*Data shown*:

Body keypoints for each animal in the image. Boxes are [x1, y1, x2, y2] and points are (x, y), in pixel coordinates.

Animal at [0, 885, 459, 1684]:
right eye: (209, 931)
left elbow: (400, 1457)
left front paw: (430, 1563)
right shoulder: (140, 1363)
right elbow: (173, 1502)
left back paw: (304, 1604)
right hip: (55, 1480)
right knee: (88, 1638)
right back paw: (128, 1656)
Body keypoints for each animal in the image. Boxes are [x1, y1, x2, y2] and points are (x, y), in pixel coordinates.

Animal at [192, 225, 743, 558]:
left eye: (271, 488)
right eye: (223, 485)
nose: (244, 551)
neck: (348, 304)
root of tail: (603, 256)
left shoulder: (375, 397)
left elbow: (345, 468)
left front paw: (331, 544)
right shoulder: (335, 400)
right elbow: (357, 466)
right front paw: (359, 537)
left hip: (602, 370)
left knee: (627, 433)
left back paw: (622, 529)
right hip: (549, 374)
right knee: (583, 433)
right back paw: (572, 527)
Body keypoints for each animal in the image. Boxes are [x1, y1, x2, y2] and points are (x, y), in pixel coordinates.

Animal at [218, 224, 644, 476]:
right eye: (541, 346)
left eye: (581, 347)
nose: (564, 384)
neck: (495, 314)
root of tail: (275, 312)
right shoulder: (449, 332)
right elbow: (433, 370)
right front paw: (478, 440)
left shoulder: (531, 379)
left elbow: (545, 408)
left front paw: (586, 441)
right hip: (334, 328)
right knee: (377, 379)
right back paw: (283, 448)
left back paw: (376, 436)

* * *

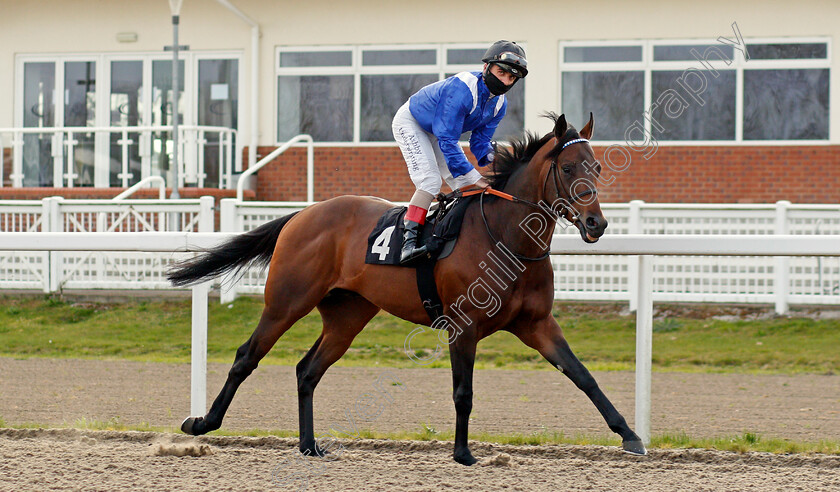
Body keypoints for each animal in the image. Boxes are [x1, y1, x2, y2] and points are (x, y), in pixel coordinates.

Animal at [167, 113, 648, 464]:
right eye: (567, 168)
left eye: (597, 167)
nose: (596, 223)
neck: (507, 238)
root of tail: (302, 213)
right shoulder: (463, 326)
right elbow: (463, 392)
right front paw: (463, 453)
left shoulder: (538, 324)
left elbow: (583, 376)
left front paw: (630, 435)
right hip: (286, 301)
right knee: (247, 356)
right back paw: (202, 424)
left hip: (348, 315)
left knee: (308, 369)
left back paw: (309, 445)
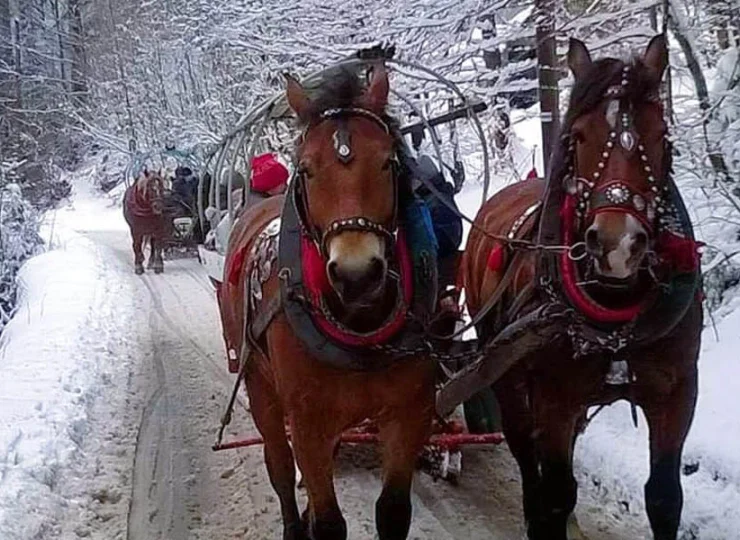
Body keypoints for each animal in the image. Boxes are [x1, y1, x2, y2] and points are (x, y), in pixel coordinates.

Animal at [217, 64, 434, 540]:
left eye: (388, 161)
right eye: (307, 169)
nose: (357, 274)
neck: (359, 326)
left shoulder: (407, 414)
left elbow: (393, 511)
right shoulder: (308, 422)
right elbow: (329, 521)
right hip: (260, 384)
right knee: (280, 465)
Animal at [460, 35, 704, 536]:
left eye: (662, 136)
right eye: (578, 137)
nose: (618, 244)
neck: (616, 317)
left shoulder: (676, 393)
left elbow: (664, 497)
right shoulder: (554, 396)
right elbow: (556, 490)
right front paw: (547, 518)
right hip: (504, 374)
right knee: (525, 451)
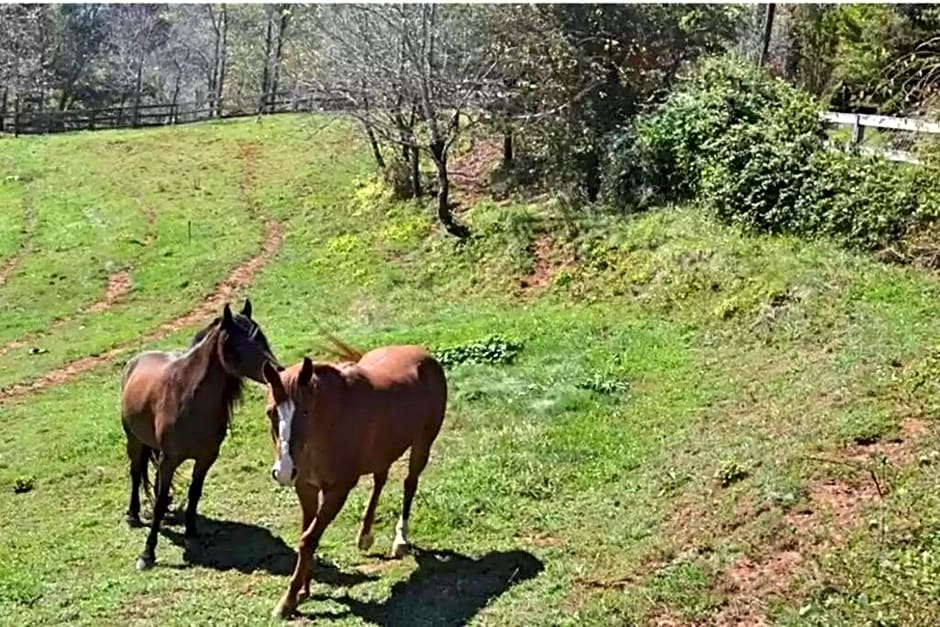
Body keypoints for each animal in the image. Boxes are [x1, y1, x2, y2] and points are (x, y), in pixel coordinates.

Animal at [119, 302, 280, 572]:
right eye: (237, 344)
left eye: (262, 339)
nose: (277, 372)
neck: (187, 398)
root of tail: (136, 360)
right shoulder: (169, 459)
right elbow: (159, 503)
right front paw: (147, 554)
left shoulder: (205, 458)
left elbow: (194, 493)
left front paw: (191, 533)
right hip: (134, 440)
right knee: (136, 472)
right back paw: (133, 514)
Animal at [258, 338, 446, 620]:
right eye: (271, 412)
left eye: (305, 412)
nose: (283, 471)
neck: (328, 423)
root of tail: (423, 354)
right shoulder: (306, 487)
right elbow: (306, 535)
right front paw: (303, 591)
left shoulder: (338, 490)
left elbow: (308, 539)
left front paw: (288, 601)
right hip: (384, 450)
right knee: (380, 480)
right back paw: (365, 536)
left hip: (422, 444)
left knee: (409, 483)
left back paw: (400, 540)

---

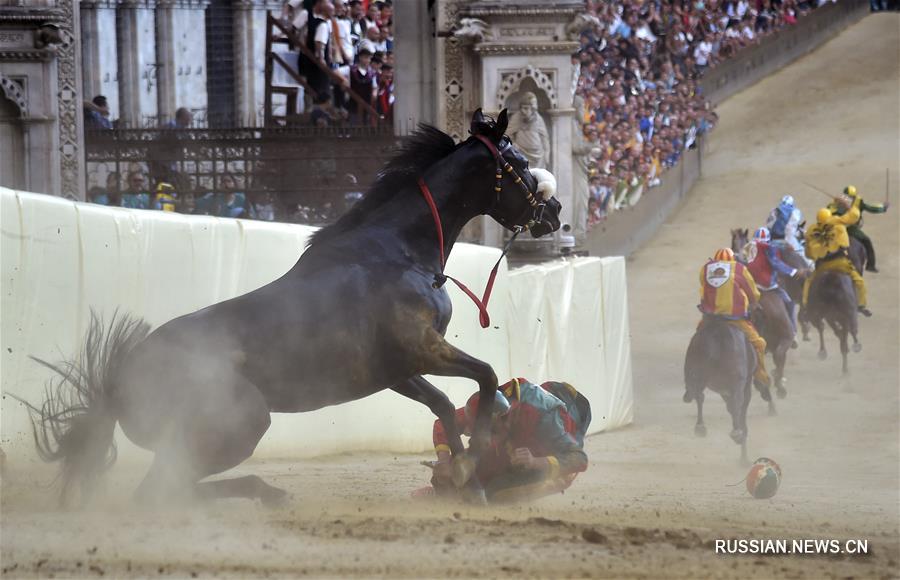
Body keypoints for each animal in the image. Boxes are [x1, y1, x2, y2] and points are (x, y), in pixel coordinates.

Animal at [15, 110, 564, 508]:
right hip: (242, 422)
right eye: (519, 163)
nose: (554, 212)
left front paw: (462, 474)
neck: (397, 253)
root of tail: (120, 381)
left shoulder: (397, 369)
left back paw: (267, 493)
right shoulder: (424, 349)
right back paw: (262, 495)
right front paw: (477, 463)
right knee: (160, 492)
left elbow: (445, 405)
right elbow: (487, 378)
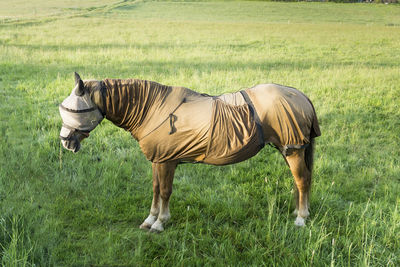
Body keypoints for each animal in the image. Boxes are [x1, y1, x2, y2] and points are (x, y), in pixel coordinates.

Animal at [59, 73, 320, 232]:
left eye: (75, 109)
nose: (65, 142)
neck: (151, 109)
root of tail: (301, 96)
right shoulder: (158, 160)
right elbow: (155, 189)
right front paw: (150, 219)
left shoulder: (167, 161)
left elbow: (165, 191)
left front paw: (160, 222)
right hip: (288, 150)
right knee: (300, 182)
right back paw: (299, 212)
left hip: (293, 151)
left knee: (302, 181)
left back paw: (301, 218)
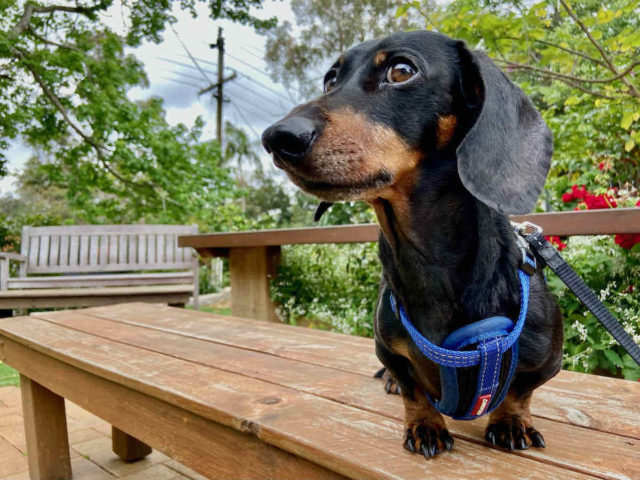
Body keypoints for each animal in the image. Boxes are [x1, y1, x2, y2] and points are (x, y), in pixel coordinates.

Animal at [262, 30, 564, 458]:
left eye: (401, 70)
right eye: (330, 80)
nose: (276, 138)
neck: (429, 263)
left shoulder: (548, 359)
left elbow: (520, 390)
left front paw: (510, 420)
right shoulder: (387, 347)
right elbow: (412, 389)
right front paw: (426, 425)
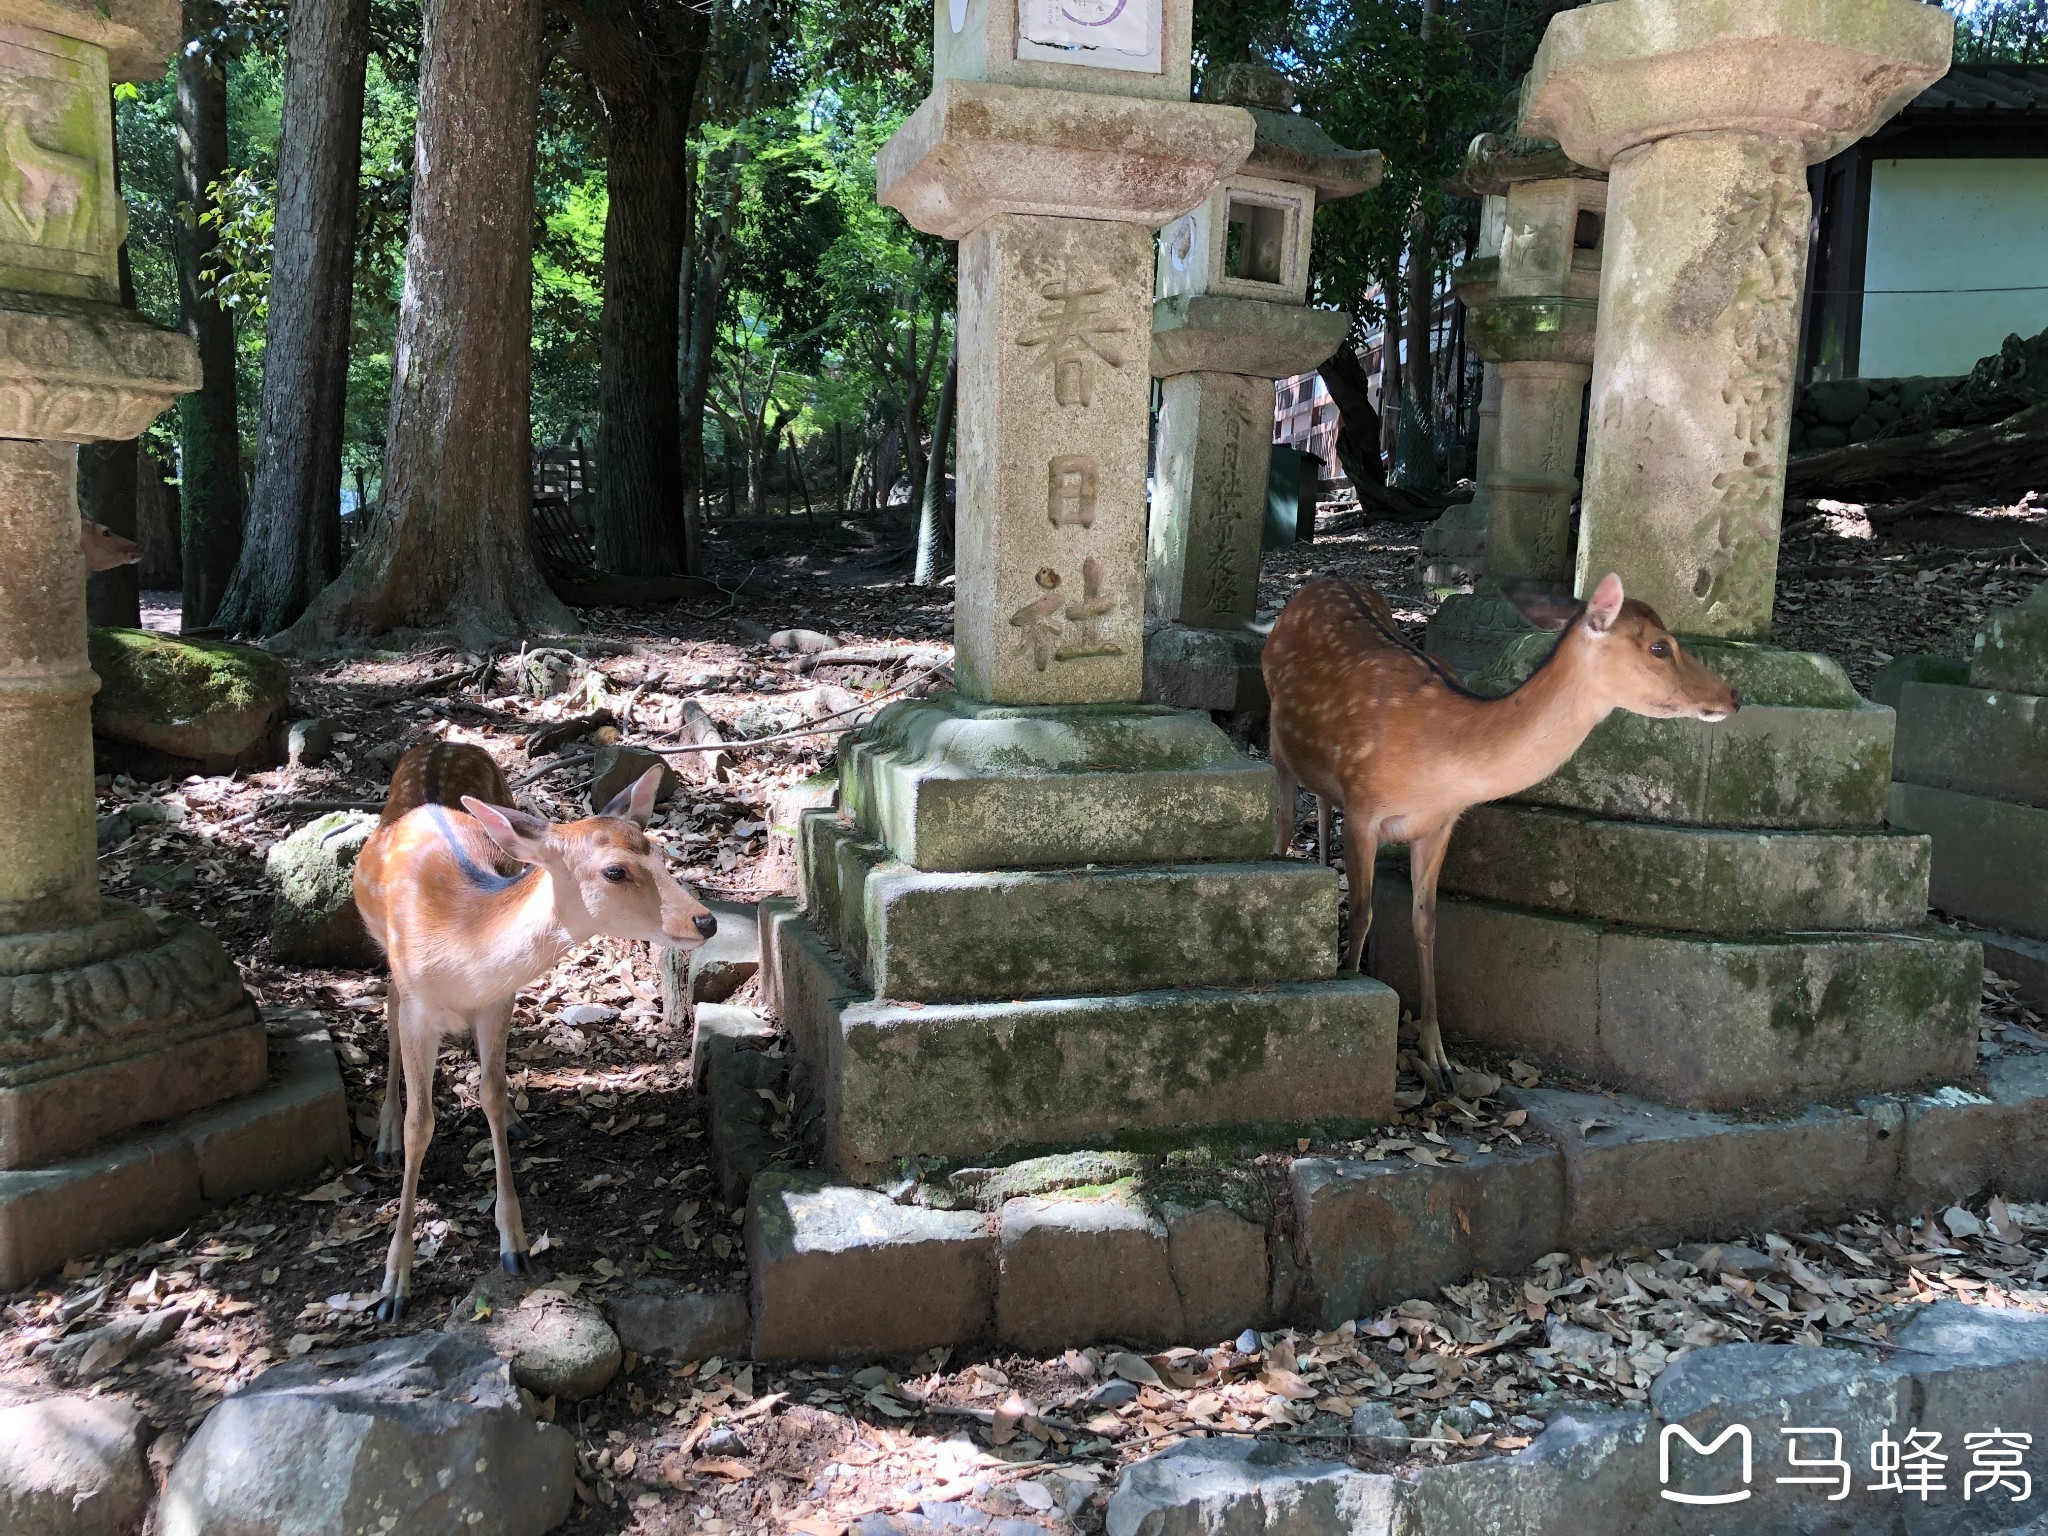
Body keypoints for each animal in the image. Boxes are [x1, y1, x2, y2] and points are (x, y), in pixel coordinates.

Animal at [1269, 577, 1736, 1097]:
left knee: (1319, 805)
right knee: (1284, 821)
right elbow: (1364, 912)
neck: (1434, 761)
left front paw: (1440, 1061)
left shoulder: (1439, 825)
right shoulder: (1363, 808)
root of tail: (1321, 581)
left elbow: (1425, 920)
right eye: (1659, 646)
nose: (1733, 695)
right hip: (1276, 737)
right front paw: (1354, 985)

*Task details*:
Report how many lines in the listing above hold the string "root", giving the number and no other words.

*Final answer*:
8